# Given information
* * * * * * * * *

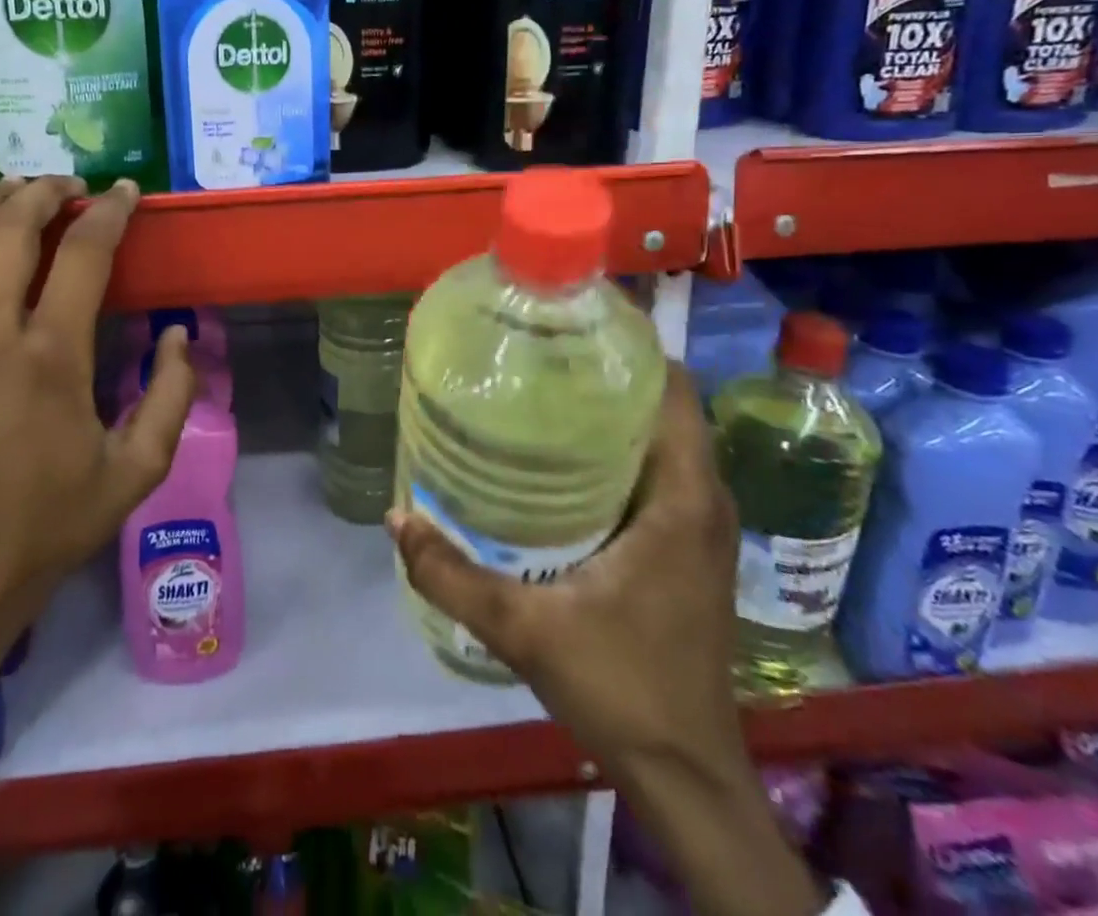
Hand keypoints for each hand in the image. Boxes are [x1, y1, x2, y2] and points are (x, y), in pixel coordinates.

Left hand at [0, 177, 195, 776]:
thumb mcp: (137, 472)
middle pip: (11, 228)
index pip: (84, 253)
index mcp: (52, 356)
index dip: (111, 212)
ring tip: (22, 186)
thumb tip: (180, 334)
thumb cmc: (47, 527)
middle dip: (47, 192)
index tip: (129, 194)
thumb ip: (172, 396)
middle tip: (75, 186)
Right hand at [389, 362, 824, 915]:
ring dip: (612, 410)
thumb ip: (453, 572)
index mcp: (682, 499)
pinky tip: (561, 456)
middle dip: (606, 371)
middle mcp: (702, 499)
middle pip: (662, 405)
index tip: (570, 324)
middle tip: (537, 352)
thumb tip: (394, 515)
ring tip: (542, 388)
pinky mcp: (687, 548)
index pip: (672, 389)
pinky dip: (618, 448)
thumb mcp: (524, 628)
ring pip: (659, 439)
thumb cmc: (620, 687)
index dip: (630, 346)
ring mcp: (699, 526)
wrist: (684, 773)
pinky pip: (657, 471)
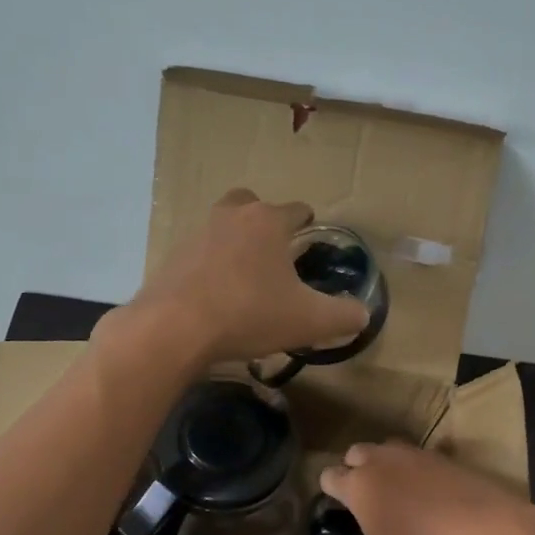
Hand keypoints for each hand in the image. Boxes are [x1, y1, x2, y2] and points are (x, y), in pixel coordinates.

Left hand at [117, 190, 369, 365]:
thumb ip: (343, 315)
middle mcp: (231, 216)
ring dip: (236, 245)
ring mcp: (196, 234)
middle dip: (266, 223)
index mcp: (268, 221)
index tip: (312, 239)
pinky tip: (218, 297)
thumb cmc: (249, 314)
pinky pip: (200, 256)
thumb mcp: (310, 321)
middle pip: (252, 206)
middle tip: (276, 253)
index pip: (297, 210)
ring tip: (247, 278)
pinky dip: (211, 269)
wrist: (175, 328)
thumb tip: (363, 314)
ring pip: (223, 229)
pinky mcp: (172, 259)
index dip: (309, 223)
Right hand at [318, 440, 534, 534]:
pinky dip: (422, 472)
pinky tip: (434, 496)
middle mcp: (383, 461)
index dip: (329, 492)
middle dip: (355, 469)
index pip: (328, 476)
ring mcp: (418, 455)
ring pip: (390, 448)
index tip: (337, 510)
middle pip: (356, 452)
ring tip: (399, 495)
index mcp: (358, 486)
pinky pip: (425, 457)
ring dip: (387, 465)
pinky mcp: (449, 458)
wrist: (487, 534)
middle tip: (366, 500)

* * * * * * * * *

# What is expected
Output the entries verbatim, skipping images.

# Task solution
Hand keypoints for each hand in the image. Boxes are [x1, y1, x2, y2] and points are (x, y), in pixel coordinates.

Left hand at [0, 177, 195, 776]:
thumb mcp: (137, 472)
middle pip: (11, 228)
index pip: (84, 253)
index mcp: (52, 356)
index dip: (111, 212)
ring tip: (22, 186)
thumb tip: (180, 334)
thumb cmc: (47, 527)
middle dip: (47, 192)
index tip: (129, 194)
thumb ip: (172, 396)
middle tip: (75, 186)
Right hand at [389, 362, 824, 915]:
ring dip: (612, 410)
thumb ip: (453, 572)
index mcp: (682, 499)
pinky tip: (561, 456)
middle dip: (606, 371)
middle mcp: (702, 499)
middle pip: (662, 405)
index tip: (570, 324)
middle tip: (537, 352)
thumb tip: (394, 515)
ring tip: (542, 388)
pinky mcp: (687, 548)
index pip: (672, 389)
pinky dip: (618, 448)
thumb mcp: (524, 628)
ring pip: (659, 439)
thumb cmc: (620, 687)
index dip: (630, 346)
ring mcp: (699, 526)
wrist: (684, 773)
pinky pip: (657, 471)
Hand keypoints for each hand in the image. Boxes are [x1, y1, x2, y2] and points are (x, y), in pixel coordinates.

Left hand at [117, 190, 369, 365]:
thumb ip: (343, 315)
middle mcp: (231, 216)
ring dip: (236, 245)
ring mcp: (196, 234)
middle dip: (266, 223)
index mcp: (268, 221)
index tip: (312, 239)
pinky tip: (218, 297)
thumb cmc: (249, 314)
pinky pip: (200, 256)
thumb mcp: (310, 321)
middle pip: (252, 206)
middle tip: (276, 253)
index pip: (297, 210)
ring tip: (247, 278)
pinky dip: (211, 269)
wrist: (175, 328)
thumb tip: (363, 314)
ring pip: (223, 229)
pinky mcp: (172, 259)
index dip: (309, 223)
Right hand at [318, 440, 534, 534]:
pinky dip: (422, 472)
pinky tip: (434, 496)
middle mcp: (383, 461)
index dip: (329, 492)
middle dip: (355, 469)
index pip: (328, 476)
ring mcp: (418, 455)
ring pip: (390, 448)
index tip: (337, 510)
middle pip: (356, 452)
ring tip: (399, 495)
index mcp: (358, 486)
pinky pip: (425, 457)
ring dip: (387, 465)
pinky mcp: (449, 458)
wrist: (487, 534)
middle tip: (366, 500)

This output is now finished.